Data for this exercise START
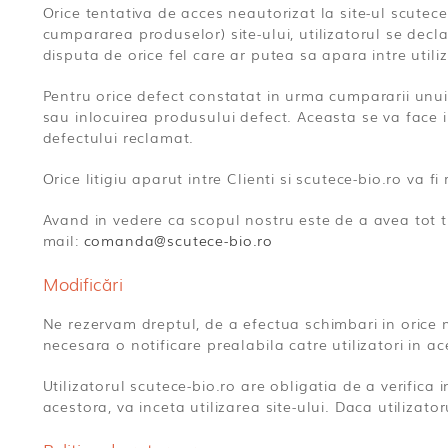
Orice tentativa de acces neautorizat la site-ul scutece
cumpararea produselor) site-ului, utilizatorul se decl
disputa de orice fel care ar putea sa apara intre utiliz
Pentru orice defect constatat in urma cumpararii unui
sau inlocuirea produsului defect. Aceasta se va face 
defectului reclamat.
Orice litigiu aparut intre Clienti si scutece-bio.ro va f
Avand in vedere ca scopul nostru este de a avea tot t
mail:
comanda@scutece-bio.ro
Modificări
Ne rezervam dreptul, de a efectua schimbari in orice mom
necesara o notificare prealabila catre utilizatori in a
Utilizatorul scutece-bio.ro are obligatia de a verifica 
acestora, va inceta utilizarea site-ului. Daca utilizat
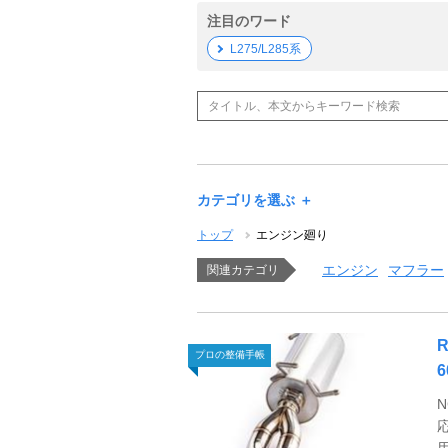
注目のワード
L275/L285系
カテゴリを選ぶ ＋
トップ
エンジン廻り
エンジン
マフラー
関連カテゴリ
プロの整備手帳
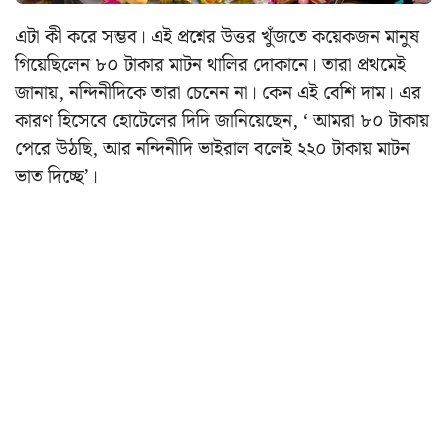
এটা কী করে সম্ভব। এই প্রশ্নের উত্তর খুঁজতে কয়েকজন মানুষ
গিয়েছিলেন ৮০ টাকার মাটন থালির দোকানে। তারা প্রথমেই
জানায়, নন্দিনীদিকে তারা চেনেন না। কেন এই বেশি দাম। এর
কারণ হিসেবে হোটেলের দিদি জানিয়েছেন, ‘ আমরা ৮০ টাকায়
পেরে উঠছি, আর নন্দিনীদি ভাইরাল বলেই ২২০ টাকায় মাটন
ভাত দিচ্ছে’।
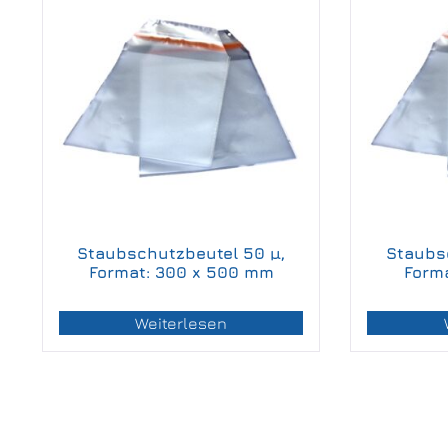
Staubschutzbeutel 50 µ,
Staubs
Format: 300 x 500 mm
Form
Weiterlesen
Data for this exercise END
Data for this exercise START
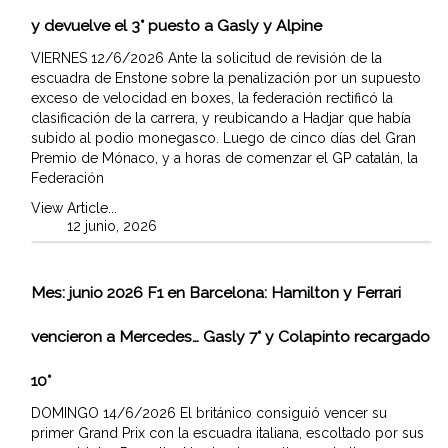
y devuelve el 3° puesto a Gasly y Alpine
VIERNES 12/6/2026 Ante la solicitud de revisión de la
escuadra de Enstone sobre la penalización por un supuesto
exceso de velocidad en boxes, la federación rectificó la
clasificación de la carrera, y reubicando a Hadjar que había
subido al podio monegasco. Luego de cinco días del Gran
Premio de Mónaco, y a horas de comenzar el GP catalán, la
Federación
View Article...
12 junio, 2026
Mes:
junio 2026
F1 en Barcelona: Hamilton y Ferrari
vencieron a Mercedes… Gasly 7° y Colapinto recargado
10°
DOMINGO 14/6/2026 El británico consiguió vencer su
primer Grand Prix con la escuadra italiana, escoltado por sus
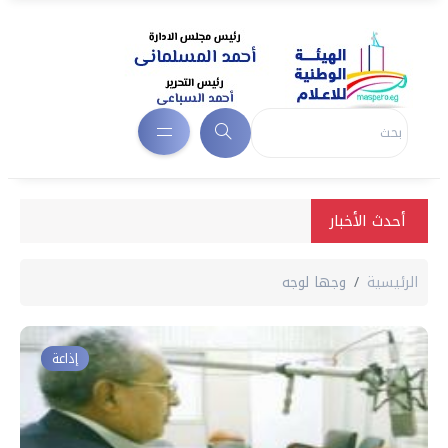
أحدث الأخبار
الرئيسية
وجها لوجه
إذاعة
Data for this exercise END
→ Instructions for the task
Return only the part of the records above that opens with the line containing "defectului reclamat." and closes with the line containing "Utilizatorul scutece-bio.ro are", ends included.

→ Task result
defectului reclamat.
Orice litigiu aparut intre Clienti si scutece-bio.ro va f
Avand in vedere ca scopul nostru este de a avea tot t
mail:
comanda@scutece-bio.ro
Modificări
Ne rezervam dreptul, de a efectua schimbari in orice mom
necesara o notificare prealabila catre utilizatori in a
Utilizatorul scutece-bio.ro are obligatia de a verifica 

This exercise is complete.